The data:
+---+

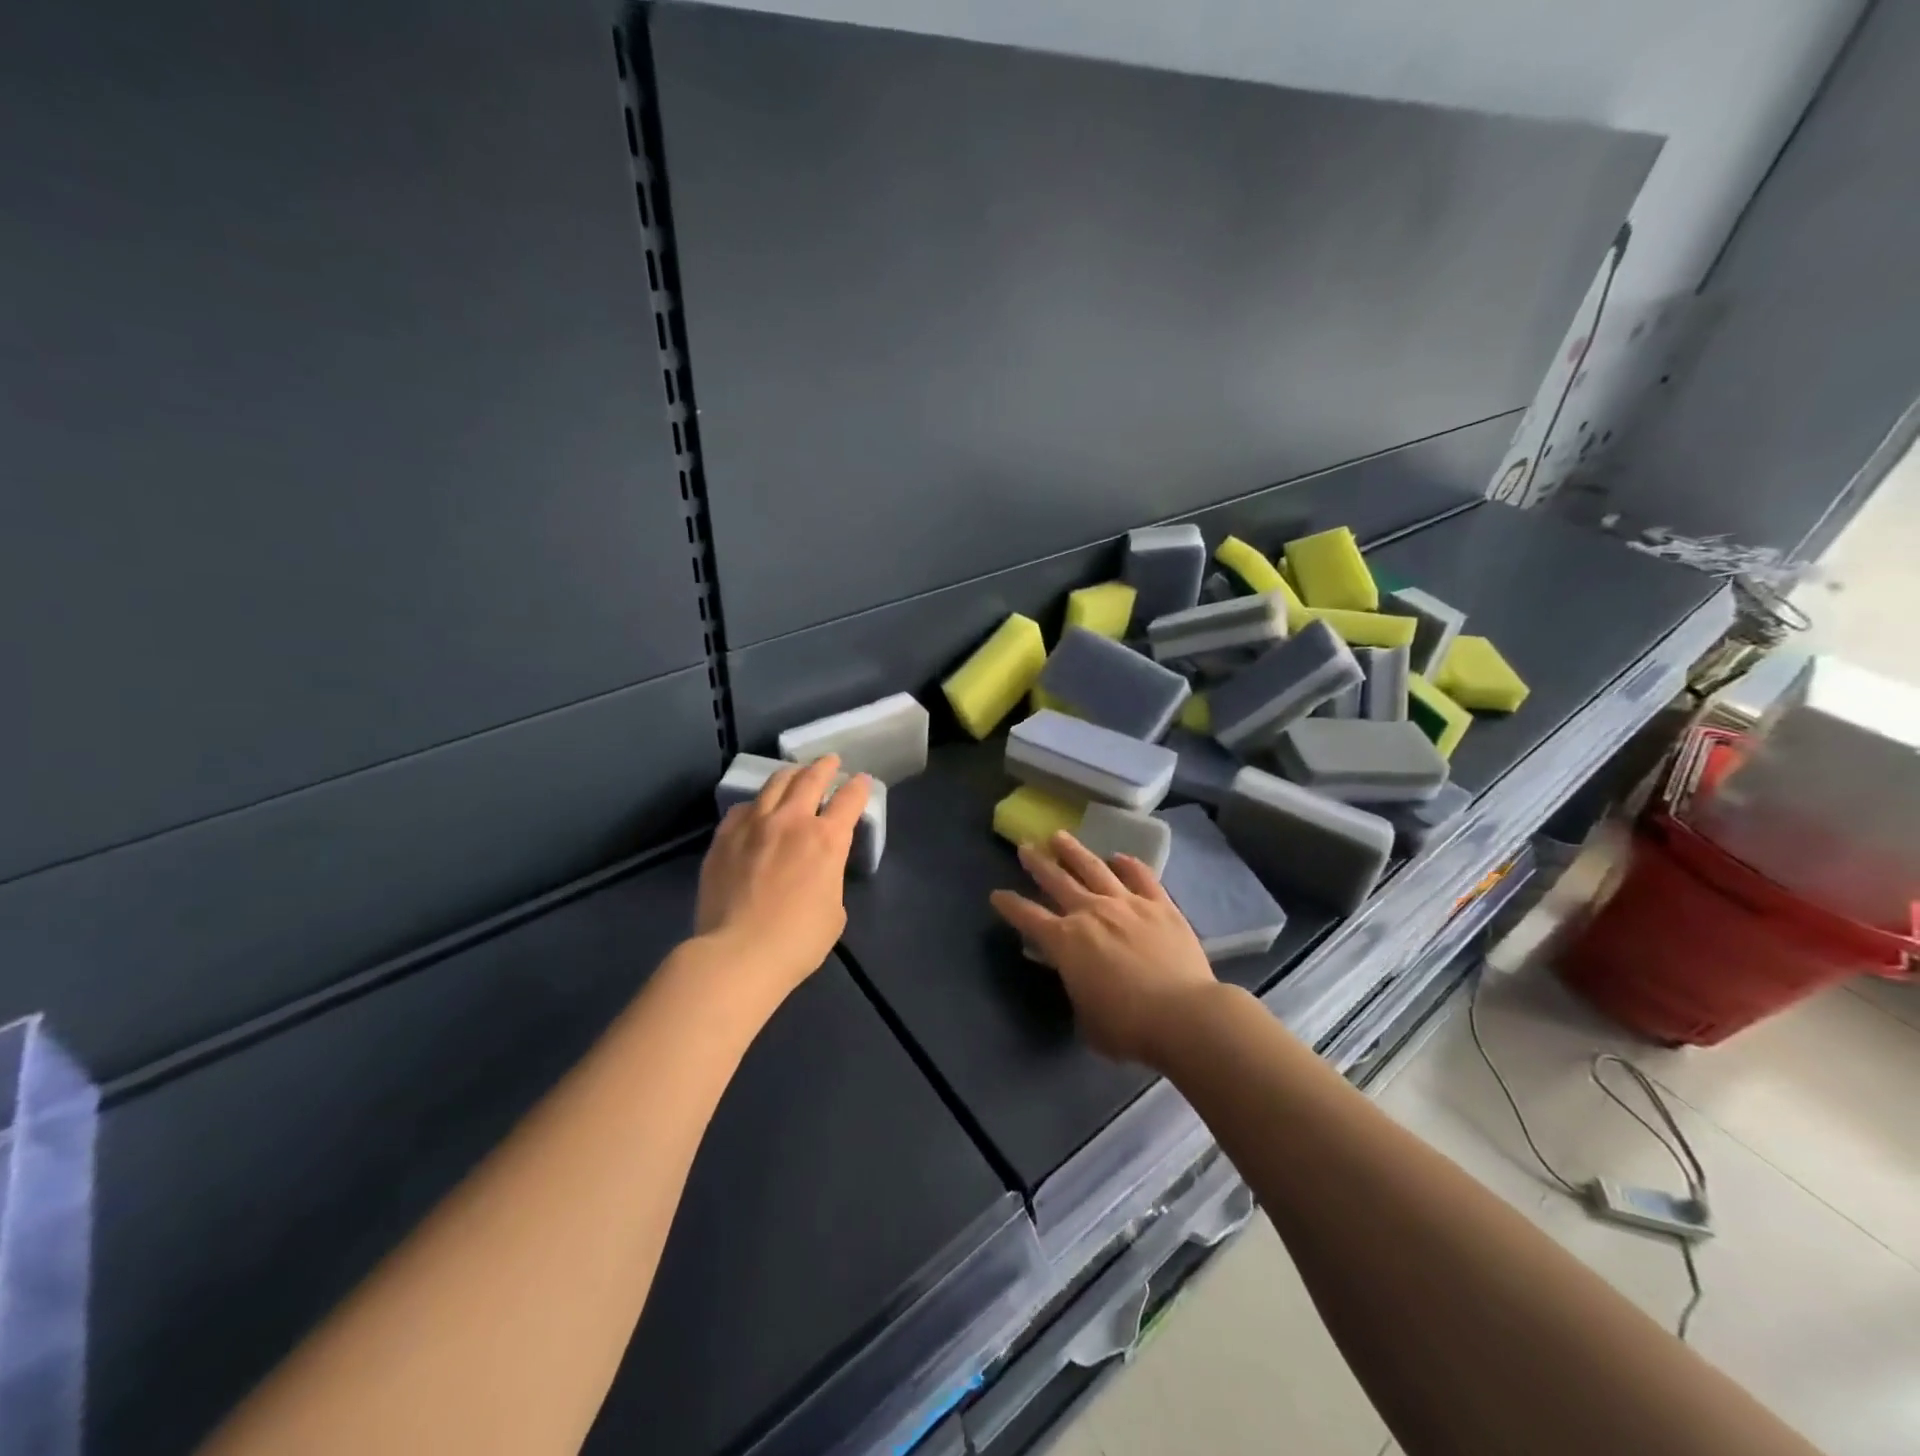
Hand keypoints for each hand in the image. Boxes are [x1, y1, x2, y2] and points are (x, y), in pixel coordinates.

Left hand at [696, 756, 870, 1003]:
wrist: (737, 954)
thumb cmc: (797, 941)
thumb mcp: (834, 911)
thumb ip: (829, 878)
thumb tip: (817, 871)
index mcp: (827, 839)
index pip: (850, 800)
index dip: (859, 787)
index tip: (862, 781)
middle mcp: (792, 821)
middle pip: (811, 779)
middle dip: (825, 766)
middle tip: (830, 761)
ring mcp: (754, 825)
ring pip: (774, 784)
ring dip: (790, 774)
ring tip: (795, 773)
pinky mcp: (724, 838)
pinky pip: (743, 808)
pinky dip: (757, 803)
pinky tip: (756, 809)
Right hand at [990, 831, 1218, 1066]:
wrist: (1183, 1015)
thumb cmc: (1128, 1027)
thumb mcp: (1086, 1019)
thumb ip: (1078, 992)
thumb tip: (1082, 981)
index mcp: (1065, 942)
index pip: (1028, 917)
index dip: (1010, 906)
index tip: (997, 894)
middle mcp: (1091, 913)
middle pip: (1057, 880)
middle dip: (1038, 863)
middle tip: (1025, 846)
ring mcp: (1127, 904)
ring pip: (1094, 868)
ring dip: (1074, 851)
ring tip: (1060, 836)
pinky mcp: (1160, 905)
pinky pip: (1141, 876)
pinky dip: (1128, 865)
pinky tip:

+---+

Problem statement: Looking at the entries above, how many lines contain the word "thumb"? Answer with the number alone.

Answer area: 8